Friday, May 24, 2013

Between You, Me, and the Staten Island Ferry

One hell of an interview here. Great questions, great answers. Elton John is like a Mom, I'll bet.

Thursday, May 9, 2013

I Love Ya Honey ... But ...

Speaking of Rod (as we were), his new album was released this week. It's his first record of "original" material since 1995's SPANNER IN THE WORKS and follows a series of standards interpretations that sold like crazy while eroding nearly all his remaining coolness and contemporary relevance, which is one reason his lively biography was such a fun surprise.

The new album, called TIME, dovetails with his book a little too snugly. There's an autobiographical career-spanning number called "Can't Stop Me Now," in which he meets Maggie May; and "Brighton Beach" reflects on paying his dues as an R&B singing sideman in the early 1960s. A sappy breakup song, "It's Over," covers his despair at the crumbling of a marriage (like his to Rachel Hunter); and several cuts make reference to his "happy ending" current marriage to Penny Lancaster and all the gross, sober, healthy habits she's inspired in him. There's also some icky sexytime Rod ("Sexual Religion" and "Make Love to Me Tonight") and obligatory covers of Tom Waits ("Picture in a Frame") and Bob Dylan ("Corrina Corrina.")

As a "comeback" rock album, this is still way too adult contemporary, with songs that recall the Rod of old without actually being quite as good as them. The production is loaded with strings. Rod's voice is still there but it's a gentle kind of gruff. The thing about Rod in the old days was, he was such a terrific singer, other good musicians gravitated toward him. Jeff Beck, for example, was deathly serious about assembling a kickass group and probably chose his singer too well: He'd be humiliated when American audiences and critics mistook Rod for the group's namesake.

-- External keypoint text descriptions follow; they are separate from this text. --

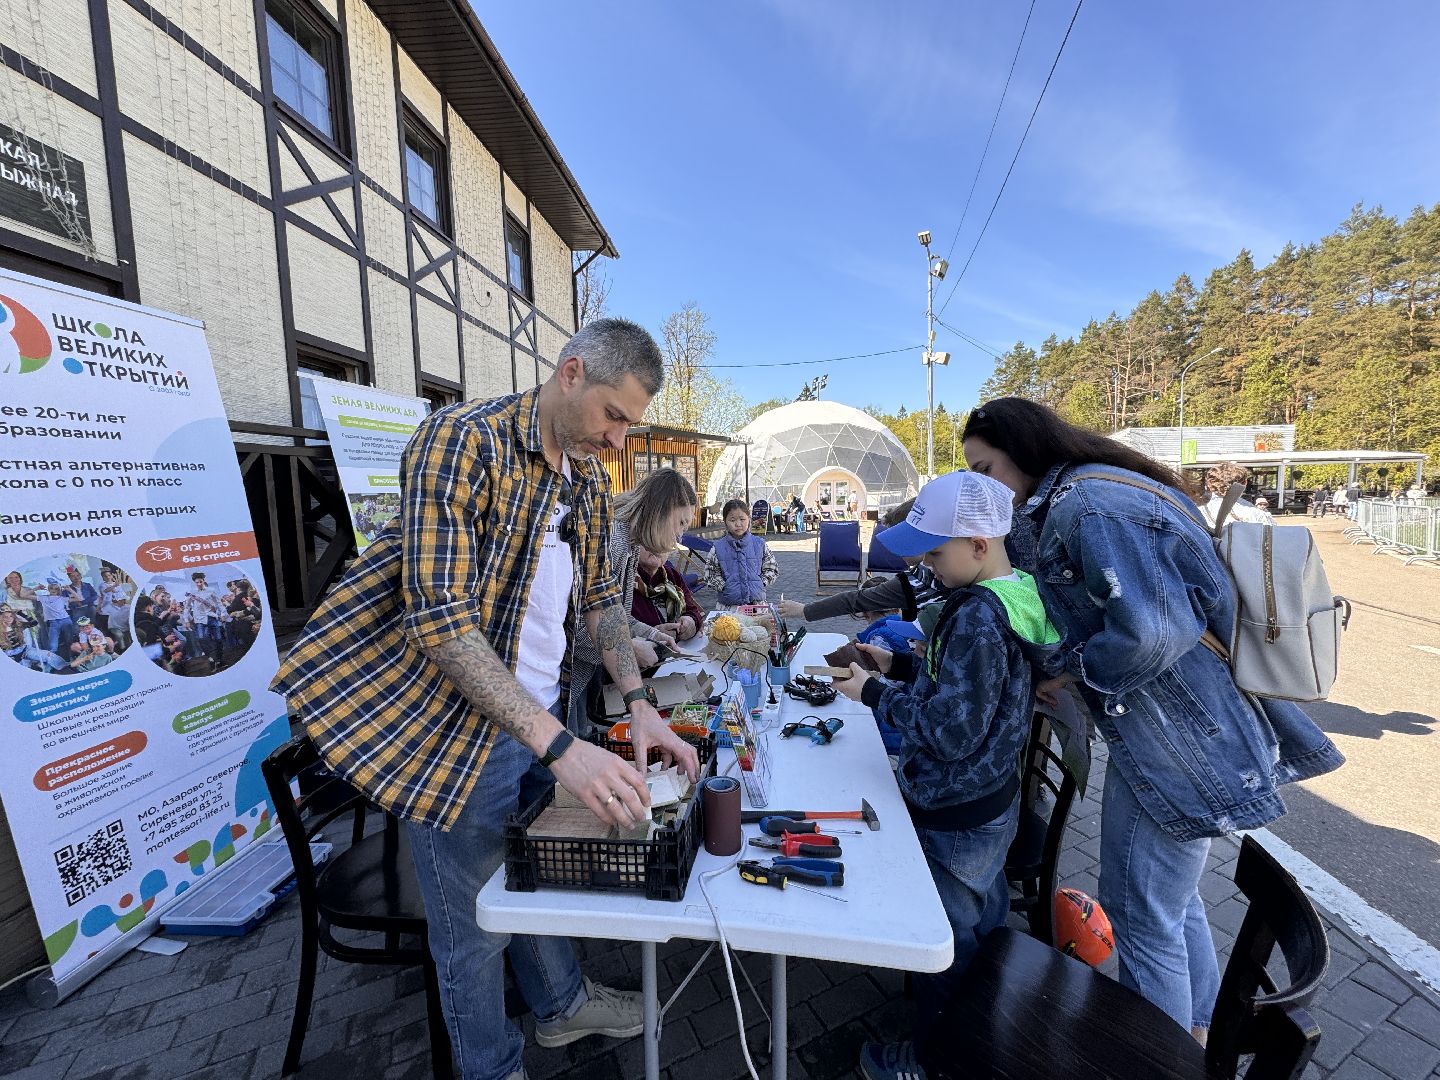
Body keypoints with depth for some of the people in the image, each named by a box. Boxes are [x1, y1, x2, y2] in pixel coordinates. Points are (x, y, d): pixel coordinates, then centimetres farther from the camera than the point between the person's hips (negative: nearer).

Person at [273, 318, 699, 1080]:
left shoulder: (588, 476, 3)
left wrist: (638, 703, -3)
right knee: (476, 921, 14)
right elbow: (442, 623, -28)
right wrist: (561, 745, -31)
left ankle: (561, 1004, 52)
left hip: (545, 717, 7)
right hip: (458, 730, -6)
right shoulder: (460, 441, -21)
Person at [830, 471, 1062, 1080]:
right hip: (994, 802, 10)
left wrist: (875, 694, -21)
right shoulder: (1018, 595, 0)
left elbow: (951, 732, -30)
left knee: (947, 944, 12)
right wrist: (900, 664, 2)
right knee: (986, 919, 29)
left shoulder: (977, 617, -30)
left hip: (954, 820, -10)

These artists (guitarists including Beck, Ron Wood, and Gary Grainger; drummers Mickey Waller and Carmine Appice, among many others) provided the background that brought Rod's emotional voice to life. Today, you've got longtime Stewart collaborator Jim Cregan, drummer Kenny Aronoff, and a billion cello players on TIME but the magic isn't quite there. Here's Rod then and now.

Thursday, May 2, 2013

Who do you think you are? Rod Stewart!?

If there is a funnier or better-written rock-star autobiography out there I'd like to read it. Rod Stewart recounts his five-decade career with humor and forthrightness, never taking himself too seriously but coming off as genuine as you might expect a bazillionaire pop star whose access to supermodels and Lamborghinis far exceed what he'd otherwise deserve.

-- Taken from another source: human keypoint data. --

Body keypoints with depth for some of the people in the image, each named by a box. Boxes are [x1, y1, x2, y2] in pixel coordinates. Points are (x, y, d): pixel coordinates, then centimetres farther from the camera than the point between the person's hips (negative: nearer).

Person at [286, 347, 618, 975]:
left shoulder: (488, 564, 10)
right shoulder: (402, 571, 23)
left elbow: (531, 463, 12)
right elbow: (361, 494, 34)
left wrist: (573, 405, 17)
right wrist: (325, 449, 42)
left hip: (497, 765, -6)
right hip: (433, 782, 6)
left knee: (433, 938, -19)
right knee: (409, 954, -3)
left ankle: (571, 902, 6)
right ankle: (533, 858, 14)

I've always loved Rod Stewart's voice, and chapters detailing how he paid his dues imitating his American soul idols like Sam Cooke alongside Long John Baldry in clubs where the Rolling Stones were also fighting to make a name for themselves are revealing. What comes through is an ambition is every bit as outstanding as his voice, culminating in an inspired period between the late 1960s and early 1970s where he fronted the Jeff Beck Group, then the Faces for their best moments, while at the same time recording some absolutely terrific solo albums that even today don't get the credit they are due.

Rod's weaknesses in songwriting -- it just never came easy for him -- and a propensity to give into fashion are addressed with humor and self-depreciating candor. He is not afraid to tell you about how he painstakingly dyes and fixes his hair and about indulging a geeky model-railroad hobby. Or the stomach-pumping episode. Or his love for soccer as a fan and participant. Or his well-deserved reputation for business savvy including a stint as a tax exile. Or the womanizing and drug use. Or, you know, the last 30 years of his career.

The model-chasing and love affair with his current wife takes up a little too much space near the end but boy is the rest a lot of  fun. I supplemented the read by streaming the Beck, Faces and early solo records with admiration, wonder and forgiveness. Rod Stewart is just great.